Reporter: Hans Henricus | Editor: Rizki Caturini
JAKARTA. Masalah pembebasan lahan seringnya selalu berbuntut kisruh. Untuk mengurangi resiko seperti itu kedepannya, Pemerintah berjanji akan membebaskan tanah demi pembangunan untuk kepentingan umum setelah dana ganti rugi tersedia.
Dengan kata lain, kesepakatan harga antara pemerintah dengan pemilik tanah sudah terjadi terlebih dahulu. Selanjutnya, pemerintah akan menyediakan dana ganti kerugian. "Pada saat pengadaan tanah itu dilakukan, uang sudah tersedia," ujar Kepala Badan Pertanahan Nasional (BPN) Joyo Winoto akhir pekan lalu.
Tujuannya, agar memberi kepastian pada masyarakat bahwa tanah yang dibeli akan dibayar setelah beralih menjadi milik pemerintah. "Karena tanah itu betul-betul untuk kepentingan umum dan dimiliki pemerintah maka ada jaminan pembiayaan," terang Joyo.
Menurut Joyo, sebelumnya tidak ada ketentuan yang pasti tentang dimulainya proses pembebasan tanah dan pembayaran ganti kerugian. Akibatnya, kerap terjadi pembebasan tanah tapi dananya belum tersedia sepenuhnya.
Joyo menambahkan, pemerintah akan mempertahankan kebijakan ini agar tidak ada perubahan saat dibahas bersama Dewan Perwakilan Rakyat nanti. Selain itu, dalam pembahasan bersama DPR nanti pemerintah juga akan mempertahankan aturan tentang proses pengadaan tanah berada di bawah kendali BPN.
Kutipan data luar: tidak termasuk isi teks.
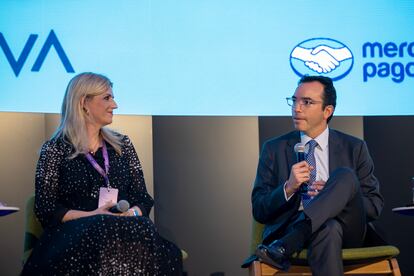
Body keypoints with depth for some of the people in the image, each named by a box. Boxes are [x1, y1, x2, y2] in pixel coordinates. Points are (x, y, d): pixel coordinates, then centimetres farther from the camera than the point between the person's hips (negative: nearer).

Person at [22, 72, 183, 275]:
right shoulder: (55, 150, 6)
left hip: (124, 231, 3)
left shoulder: (122, 144, 18)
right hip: (74, 234, -3)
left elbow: (143, 199, 15)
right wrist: (91, 215, -13)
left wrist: (132, 213, -8)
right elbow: (45, 209, 0)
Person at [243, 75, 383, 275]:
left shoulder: (354, 148, 13)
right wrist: (288, 188, -14)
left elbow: (375, 206, 10)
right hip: (289, 228, -4)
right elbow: (259, 211, 7)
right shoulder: (274, 149, 12)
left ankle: (283, 247, -36)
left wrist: (333, 194, -9)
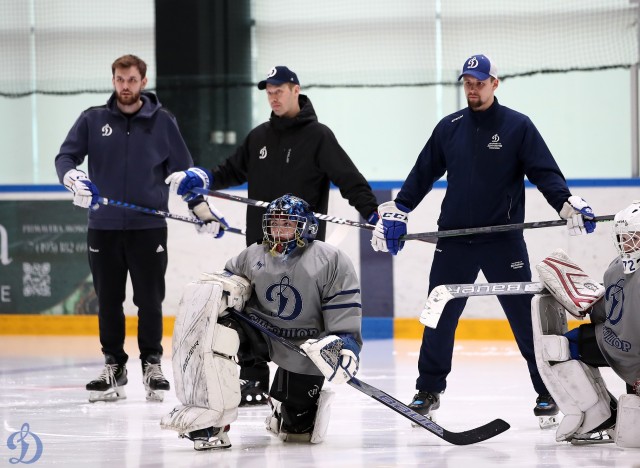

Bukan itu saja, pemerintah juga akan mempertahankan prinsip pengadaan tanah yang tercantum dalam RUU itu agar tidak berubah. Pertama, pengadaan tanah untuk kepentingan umum harus berjalan dan tidak boleh macet
Kedua, menjamin sepenuhnya hak masyarakat pemilik tanah. Ketiga, menghindari spekulasi harga tanah. Keempat, pengadaan tanah juga mengacu kepada best practise di negara-negara lain.
Menurut Joyo, RUU pengadaan tanah versi pemerintah sudah rampung. Saat ini, Sekretariat Negara sedang menyusun amanat Presiden (Ampres). Joyo berharap Ampres bisa selesai pekan ini, sehingga pembahasan awal dengan Komisi II DPR segera dimulai pertengahan Desember.